Whoa, Pete, now *that's* a different perspective and more of what
I was really concerned about!
" It seems that some of the cars are fine with a stock rad and some
need additional help."
I can see the fog real clearly now, thanks! :- )
Can someone verify whether the stock TR250/6 radiator is, in fact,
3-row?
Dave Friedlander
CF25194UO
Peter Macholdt wrote:
Well, I have to jump in here as the contratian. My 250 has an engine
with
about 10K miles. It is in good shape as indicated by a leak-down test
and
the way it runs.
Before last winter, it ran a bit over 1/3 on the temp gauge under
normal
conditions and a bit over 1/2 while idling in really hot weather.
After last
winter, the temp was running about 1/2 at speed and much hotter at
idle.
What happened last winter?
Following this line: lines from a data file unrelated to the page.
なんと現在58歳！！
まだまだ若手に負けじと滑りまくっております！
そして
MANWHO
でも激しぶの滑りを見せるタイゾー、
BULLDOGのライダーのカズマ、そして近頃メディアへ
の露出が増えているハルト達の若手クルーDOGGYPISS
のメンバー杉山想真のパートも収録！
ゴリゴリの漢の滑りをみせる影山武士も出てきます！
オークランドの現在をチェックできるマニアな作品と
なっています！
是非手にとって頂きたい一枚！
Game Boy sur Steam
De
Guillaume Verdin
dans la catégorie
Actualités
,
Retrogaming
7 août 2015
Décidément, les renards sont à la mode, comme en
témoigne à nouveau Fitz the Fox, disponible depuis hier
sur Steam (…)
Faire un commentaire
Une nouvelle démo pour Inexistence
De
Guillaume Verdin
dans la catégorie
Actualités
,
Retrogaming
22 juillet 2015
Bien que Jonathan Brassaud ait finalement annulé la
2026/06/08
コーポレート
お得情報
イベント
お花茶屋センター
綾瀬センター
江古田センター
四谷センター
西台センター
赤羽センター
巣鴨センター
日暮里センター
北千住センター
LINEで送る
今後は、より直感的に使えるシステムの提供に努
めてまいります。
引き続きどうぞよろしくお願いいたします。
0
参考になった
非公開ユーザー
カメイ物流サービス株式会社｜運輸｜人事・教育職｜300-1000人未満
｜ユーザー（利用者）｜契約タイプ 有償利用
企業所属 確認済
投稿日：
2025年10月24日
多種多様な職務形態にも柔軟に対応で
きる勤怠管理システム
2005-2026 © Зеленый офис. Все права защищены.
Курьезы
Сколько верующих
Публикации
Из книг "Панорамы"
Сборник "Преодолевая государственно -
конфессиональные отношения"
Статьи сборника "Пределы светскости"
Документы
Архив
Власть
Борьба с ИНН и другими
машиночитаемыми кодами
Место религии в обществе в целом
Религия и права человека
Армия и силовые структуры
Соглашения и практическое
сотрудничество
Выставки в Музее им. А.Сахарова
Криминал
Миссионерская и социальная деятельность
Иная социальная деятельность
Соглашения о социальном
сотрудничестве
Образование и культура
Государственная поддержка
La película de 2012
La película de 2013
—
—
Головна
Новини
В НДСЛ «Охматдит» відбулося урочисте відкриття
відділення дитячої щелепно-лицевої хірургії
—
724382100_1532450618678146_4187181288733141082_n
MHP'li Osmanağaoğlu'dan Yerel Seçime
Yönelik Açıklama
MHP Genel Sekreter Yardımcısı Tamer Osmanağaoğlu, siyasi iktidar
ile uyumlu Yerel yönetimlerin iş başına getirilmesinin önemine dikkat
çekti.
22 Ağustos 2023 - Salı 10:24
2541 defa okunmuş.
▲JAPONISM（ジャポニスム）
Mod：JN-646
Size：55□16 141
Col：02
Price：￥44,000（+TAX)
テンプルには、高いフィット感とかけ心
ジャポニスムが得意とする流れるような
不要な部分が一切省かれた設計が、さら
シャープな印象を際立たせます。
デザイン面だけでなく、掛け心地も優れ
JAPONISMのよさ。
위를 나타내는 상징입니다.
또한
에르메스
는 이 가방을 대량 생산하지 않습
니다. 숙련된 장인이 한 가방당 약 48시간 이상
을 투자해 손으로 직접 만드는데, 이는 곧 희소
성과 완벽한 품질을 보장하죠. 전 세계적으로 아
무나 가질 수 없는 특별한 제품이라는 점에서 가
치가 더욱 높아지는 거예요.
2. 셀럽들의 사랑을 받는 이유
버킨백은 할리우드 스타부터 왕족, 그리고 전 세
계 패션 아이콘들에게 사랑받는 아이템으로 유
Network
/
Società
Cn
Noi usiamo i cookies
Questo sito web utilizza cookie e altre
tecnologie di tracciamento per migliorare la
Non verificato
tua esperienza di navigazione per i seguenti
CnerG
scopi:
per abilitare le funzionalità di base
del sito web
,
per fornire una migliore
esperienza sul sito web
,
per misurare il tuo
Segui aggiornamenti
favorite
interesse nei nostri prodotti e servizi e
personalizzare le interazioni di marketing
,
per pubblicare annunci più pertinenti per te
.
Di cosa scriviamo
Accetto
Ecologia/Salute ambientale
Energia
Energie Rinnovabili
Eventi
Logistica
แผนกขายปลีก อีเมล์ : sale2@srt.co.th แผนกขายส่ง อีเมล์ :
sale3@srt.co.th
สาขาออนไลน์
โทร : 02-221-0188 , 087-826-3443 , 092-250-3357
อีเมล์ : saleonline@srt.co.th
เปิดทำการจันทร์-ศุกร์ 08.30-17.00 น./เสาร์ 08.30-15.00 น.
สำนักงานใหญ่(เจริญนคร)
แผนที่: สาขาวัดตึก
Why, a hotter cam and increased
compression.
I tweaked the timing but could not get it to run in a comfortable
range. The
solution was for me to get my radiator re-cored to a 4 row (I think
stock
was 3 row). This helped a lot.
I know I'm not the only one with this problem. It seems that some of
the
cars are fine with a stock rad and some need additional help.
Peter
'68 TR250
on 3/8/03 8:19 PM, David Friedlander at forzion@maine.rr.com wrote:
> Thanks, Dick, just as I thought. Can't understand why re-coring
costs
> more than a new stock radiator but life is full of mysteries, no? I
> had also been curious if running a tweaked engine would cause the
> radiator
> to be stressed in normal operation. Guess that, even if that was
true, I
> could
> always add an electric fan later.
>
> Thanks again,
>
> Dave Friedlander
> '74 TR6
>
> Sally or Dick Taylor wrote:
>
>> Dave---There's nothing wrong with the capacity of the stock
radiator,
>> under most conditions.
>>
>> I went with the 7 lb. cap years ago after a bout of blowing heater
>> control valves. This was about 15 years ago. No problems with
>> overheating with the lesser cap. Or heater valve.